IAGG and WHO decided to join their forces to promote major worldwide Ageing issues. In this respect, a Memorandum of Understanding has been submitted to WHO’s Department of Ageing and Life Course, that will lay the foundations for mutual cooperation through different types of actions : workshops, networks etc.

THE WHO’S STUDY ON GLOBAL AGEING AND ADULT HEALTH (SAGE): EVIDENCE FOR AN AGEING WORLD

The shifting demography of all nations has led to a marked increase in the older population globally both in relative and absolute terms. Yet, the majority of older persons now and into the future will reside in lower income countries where the evidence base is very limited. The World Health Organization’s Multi-Country Studies unit has been working with the US National Institute on Aging’s Behavioural and Social Research Program to address ageing and well-being through implementing multi-country ageing and adult health studies to fill data gaps and pursue cross-national comparisons. The WHO’s Study on global AGEing and adult health (SAGE) has released preliminary datasets for six counties (China, Ghana, India, Mexico, Russian Federation and South Africa) and provides data on over 45,000 older respondents and a longitudinal data collection platform in lower income countries. The SAGE studies cover a broad range of topics, with a focus on health and risk factors, disability, happiness, well-being and health systems responsiveness and aim to: (a) obtain reliable data on people’s health and wellbeing; (b) show how people’s health and wellbeing changes as they age; (c) improve the reliability of self-reported measures of health; and, (d) provide data that can be used to monitor the effect of healthcare interventions.

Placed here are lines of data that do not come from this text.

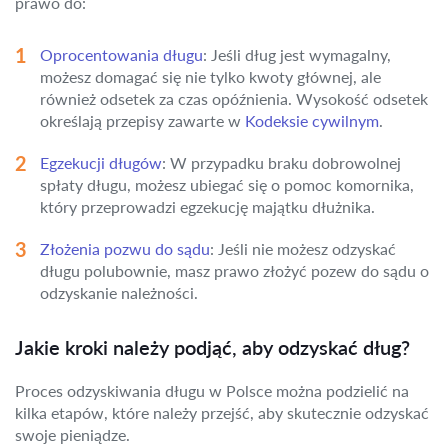
prawo do:
Oprocentowania długu
: Jeśli dług jest wymagalny,
możesz domagać się nie tylko kwoty głównej, ale
również odsetek za czas opóźnienia. Wysokość odsetek
określają przepisy zawarte w
Kodeksie cywilnym
.
Egzekucji długów
: W przypadku braku dobrowolnej
spłaty długu, możesz ubiegać się o pomoc komornika,
który przeprowadzi egzekucję majątku dłużnika.
Złożenia pozwu do sądu
: Jeśli nie możesz odzyskać
długu polubownie, masz prawo złożyć pozew do sądu o
odzyskanie należności.
Jakie kroki należy podjąć, aby odzyskać dług?
Proces odzyskiwania długu w Polsce można podzielić na
kilka etapów, które należy przejść, aby skutecznie odzyskać
swoje pieniądze.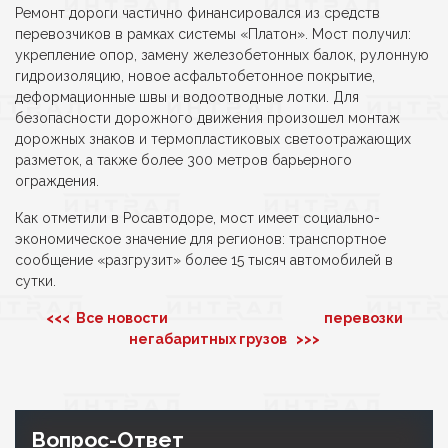
Ремонт дороги частично финансировался из средств
перевозчиков в рамках системы «Платон». Мост получил:
укрепление опор, замену железобетонных балок, рулонную
гидроизоляцию, новое асфальтобетонное покрытие,
деформационные швы и водоотводные лотки. Для
безопасности дорожного движения произошел монтаж
дорожных знаков и термопластиковых светоотражающих
разметок, а также более 300 метров барьерного
ограждения.
Как отметили в Росавтодоре, мост имеет социально-
экономическое значение для регионов: транспортное
сообщение «разгрузит» более 15 тысяч автомобилей в
сутки.
<<< Все новости
перевозки
негабаритных грузов >>>
Вопрос-Ответ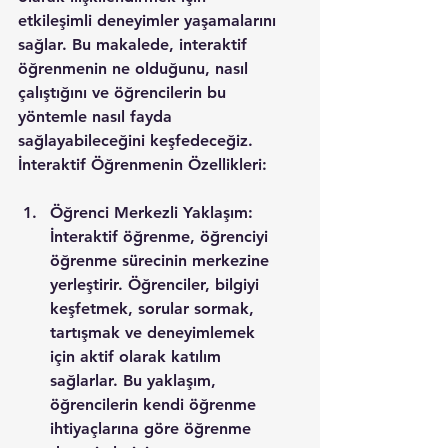
etkileşimli deneyimler yaşamalarını 
sağlar. Bu makalede, interaktif 
öğrenmenin ne olduğunu, nasıl 
çalıştığını ve öğrencilerin bu 
yöntemle nasıl fayda 
sağlayabileceğini keşfedeceğiz.
İnteraktif Öğrenmenin Özellikleri:
Öğrenci Merkezli Yaklaşım: 
İnteraktif öğrenme, öğrenciyi 
öğrenme sürecinin merkezine 
yerleştirir. Öğrenciler, bilgiyi 
keşfetmek, sorular sormak, 
tartışmak ve deneyimlemek 
için aktif olarak katılım 
sağlarlar. Bu yaklaşım, 
öğrencilerin kendi öğrenme 
ihtiyaçlarına göre öğrenme 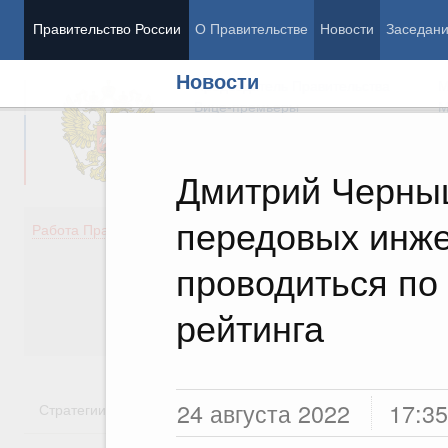
Правительство России
О Правительстве
Новости
Заседан
Новости
Председатель Правительства
М
Вице-премьеры
М
Дмитрий Черны
передовых инже
Демография
Занято
Работа Правительства
Здоровье
Технол
Образование
Эконом
проводиться по 
Культура
Финан
Общество
Социал
рейтинга
Государство
24 августа 2022
17:35
Стратегии
Государственные программы
Национальн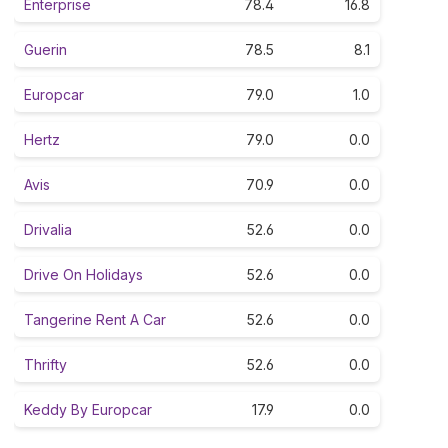
Enterprise
78.4
16.8
Guerin
78.5
8.1
Europcar
79.0
1.0
Hertz
79.0
0.0
Avis
70.9
0.0
Drivalia
52.6
0.0
Drive On Holidays
52.6
0.0
Tangerine Rent A Car
52.6
0.0
Thrifty
52.6
0.0
Keddy By Europcar
17.9
0.0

In addition, SAGE data are also being compared to other studies within SAGE countries (such as the China Health, Aging, Retirement and Longevity Study (CHARLS) and the Longitudinal Ageing Study in India (LASI)) and to prominent high income country studies, such as the US Health and Retirement Study (HRS), the English Longitudinal Study on Ageing (ELSA). These collaborations provide the evidence base to examine the impacts of ageing policy and planning across different countries. SAGE results were presented at a WHO Technical Meeting, “Aging and health: From evidence to policy” in Geneva, Switzerland on 2nd June 2010. Data sets are available at no cost through WHO (www.who.int/healthinfo/systems/sage/en/index.html).